Today, Australia and New Zealand Bank (ANZ), Australia’s third largest bank, closed their A$600m ($464m) inaugural green bond deal – and the largest Certified Climate Bond to date. The 5-year bond has a semi-annual coupon of 3.25% and is rated Aa2e/AA-. ANZ was underwriter of the bond.
The ANZ bond claims a lot of records: apart from being the biggest certified so far under the Climate Bonds Standard, it’s the largest green bond from an Australian issuer and the biggest issued in Aussie dollars, alongside KfW’s highly successful A$600m green bond last March. What a list!
Investor demand was strong - the bond was 125% oversubscribed, with the order book closing at a$725m. They also achieved sought after investor diversification, as new investors that had previously not participated in ANZ deals joined the green bond party.
Overall, 46 investors participated in the transaction. Australian investors dominated, accounting for 92%, with the remainder snapped up by Asia. The split by investor type was asset managers 56%, followed by insurance 21% and middle market 7%. Banks accounted for 6%, central banks 3%, semi government 3%, councils 3% and private banks 1%.
Proceeds of the bond will refinance green property (40%), and wind energy and solar energy loans (60%) in Australia, New Zealand and parts of Asia. Some specific projects being funded by bond proceeds include Miaoli Wind Farm in Taiwan, Collgar Wind Farm in Australia and Brookfield Tower Place, a low-carbon building in Perth. A good example of how issuers can take advantage of the green bond theme to mix a range of assets to get needed bond scale.
The green credentials of the bond have been certified by EY under the Climate Bonds Standard, and EY will also do annual check-ups to ensure that the ANZ bond continues to comply with the Standard. Notably, the bond is the world’s first certified under the new Low Carbon Buildings criteria for the Climate Bonds Standards.
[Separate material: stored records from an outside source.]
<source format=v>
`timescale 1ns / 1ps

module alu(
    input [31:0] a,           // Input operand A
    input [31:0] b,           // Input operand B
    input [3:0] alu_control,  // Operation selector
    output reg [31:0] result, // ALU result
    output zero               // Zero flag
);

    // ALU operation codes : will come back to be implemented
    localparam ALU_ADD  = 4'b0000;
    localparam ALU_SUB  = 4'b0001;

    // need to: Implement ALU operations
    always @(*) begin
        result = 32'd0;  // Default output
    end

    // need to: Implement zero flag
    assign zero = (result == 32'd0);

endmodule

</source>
For those of you unfamiliar with the scheme, the Climate Bonds Standard is a Fair Trade-like labelling scheme for bonds designed to make it easy for investors to identify low carbon and climate-resilient investments. Having a bond certified under the Standard means that a Climate Bonds approved verifier – in this case EY - certify that the use of proceeds of the bond complies with a set list of criteria, developed by scientists and industry experts.
Nicely done, ANZ! Great example for forthcoming issuers.
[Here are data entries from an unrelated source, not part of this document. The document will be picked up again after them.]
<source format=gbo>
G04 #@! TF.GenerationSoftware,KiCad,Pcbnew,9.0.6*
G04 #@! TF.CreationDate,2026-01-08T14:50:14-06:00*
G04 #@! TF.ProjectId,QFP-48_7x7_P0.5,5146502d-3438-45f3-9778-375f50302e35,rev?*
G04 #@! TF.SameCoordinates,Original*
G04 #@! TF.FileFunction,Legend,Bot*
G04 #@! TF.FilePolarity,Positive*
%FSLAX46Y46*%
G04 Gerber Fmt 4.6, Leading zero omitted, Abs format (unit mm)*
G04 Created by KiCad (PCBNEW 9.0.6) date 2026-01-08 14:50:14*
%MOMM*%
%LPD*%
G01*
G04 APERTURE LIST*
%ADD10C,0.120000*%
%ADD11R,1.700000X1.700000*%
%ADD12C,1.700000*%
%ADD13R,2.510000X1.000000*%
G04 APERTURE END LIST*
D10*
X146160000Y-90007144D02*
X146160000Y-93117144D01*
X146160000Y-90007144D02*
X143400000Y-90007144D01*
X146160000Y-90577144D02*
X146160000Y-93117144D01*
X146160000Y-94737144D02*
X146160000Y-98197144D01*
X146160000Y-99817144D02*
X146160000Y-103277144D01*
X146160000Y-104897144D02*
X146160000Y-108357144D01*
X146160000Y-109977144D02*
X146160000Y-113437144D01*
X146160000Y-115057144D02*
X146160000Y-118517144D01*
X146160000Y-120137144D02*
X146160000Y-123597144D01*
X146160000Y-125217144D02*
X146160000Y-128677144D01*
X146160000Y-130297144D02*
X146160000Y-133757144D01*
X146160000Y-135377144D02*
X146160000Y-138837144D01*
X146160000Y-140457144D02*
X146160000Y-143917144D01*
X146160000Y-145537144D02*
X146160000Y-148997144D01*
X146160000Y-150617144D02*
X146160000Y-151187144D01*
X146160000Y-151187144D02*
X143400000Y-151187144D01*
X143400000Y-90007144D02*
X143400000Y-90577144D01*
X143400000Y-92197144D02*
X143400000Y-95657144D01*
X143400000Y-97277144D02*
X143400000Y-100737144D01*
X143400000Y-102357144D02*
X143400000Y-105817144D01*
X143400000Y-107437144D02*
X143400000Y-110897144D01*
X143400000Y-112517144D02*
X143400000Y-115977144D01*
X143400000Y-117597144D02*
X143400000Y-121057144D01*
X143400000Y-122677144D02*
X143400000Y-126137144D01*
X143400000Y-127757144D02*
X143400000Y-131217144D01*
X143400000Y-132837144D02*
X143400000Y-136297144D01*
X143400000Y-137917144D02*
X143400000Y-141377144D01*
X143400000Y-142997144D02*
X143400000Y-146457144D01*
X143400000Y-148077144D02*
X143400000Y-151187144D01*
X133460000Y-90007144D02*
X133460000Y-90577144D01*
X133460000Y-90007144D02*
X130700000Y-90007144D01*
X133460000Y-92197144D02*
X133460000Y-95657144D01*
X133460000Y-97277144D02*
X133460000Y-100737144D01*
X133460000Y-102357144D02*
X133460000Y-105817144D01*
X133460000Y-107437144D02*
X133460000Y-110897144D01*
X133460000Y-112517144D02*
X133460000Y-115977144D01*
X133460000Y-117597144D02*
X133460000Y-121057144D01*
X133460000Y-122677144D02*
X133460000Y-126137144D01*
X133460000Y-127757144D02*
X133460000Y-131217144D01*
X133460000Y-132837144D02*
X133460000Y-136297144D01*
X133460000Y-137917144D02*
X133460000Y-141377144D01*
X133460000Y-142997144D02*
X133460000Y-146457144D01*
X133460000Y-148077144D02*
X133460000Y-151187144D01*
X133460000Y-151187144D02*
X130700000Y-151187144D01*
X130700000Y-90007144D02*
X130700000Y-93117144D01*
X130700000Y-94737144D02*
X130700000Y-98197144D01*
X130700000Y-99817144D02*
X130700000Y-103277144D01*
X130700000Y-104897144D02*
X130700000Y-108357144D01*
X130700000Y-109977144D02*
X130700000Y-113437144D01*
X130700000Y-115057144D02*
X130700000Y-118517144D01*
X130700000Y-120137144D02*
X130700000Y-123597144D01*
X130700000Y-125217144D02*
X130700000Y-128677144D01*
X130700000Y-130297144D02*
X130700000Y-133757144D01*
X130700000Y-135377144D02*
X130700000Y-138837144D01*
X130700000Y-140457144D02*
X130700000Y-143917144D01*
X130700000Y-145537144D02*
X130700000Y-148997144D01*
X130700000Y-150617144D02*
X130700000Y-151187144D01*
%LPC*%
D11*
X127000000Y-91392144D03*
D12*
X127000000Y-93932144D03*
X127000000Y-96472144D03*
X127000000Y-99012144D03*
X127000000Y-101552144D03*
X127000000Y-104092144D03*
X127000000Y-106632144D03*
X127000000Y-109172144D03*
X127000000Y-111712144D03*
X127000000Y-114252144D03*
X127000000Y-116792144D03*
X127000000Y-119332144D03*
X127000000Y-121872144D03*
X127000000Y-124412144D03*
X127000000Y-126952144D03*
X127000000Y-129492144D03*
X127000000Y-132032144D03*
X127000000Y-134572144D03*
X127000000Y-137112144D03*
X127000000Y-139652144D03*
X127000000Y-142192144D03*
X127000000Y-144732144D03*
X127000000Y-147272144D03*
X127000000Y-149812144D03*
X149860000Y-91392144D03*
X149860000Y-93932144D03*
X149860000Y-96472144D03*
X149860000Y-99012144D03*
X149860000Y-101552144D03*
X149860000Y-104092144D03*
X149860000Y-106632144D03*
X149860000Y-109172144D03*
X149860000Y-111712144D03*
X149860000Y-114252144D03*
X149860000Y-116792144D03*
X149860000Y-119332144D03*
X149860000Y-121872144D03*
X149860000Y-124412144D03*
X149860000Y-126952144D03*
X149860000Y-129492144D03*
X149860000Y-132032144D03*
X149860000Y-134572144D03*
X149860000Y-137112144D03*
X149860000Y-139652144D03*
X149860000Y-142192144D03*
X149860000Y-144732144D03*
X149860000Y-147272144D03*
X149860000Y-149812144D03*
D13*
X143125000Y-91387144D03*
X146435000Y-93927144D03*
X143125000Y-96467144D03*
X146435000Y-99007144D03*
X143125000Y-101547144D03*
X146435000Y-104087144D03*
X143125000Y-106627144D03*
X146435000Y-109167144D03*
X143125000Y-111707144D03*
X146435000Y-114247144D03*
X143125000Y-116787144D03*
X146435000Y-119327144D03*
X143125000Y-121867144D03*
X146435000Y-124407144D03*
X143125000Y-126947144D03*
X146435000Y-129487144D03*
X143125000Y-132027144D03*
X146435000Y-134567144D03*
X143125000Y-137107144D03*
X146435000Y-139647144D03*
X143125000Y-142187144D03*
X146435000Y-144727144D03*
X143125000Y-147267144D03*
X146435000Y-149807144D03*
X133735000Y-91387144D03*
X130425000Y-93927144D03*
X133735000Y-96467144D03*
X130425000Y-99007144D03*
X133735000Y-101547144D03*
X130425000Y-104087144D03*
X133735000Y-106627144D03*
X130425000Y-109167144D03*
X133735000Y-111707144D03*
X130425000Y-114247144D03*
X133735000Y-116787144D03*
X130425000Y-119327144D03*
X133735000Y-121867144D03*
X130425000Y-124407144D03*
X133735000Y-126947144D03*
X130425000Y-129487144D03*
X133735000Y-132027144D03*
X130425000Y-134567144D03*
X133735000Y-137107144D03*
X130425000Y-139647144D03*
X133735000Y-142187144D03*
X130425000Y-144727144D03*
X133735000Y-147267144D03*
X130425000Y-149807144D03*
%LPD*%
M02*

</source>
And a side-note: ANZ also announced today that they have become a Climate Bonds Partner.
Paul White, Global Head of Debt Syndicate at ANZ Bank said: “We fully support the Climate Bond Initiative’s efforts in developing this important market, we believe a large, liquid and global market will benefit investors, issuers and the environment. We are actively involved in this growth market and we’re pleased to be partnering with them to enhance the market further as we see a tremendous opportunity particularly in the Asia Pacific region”.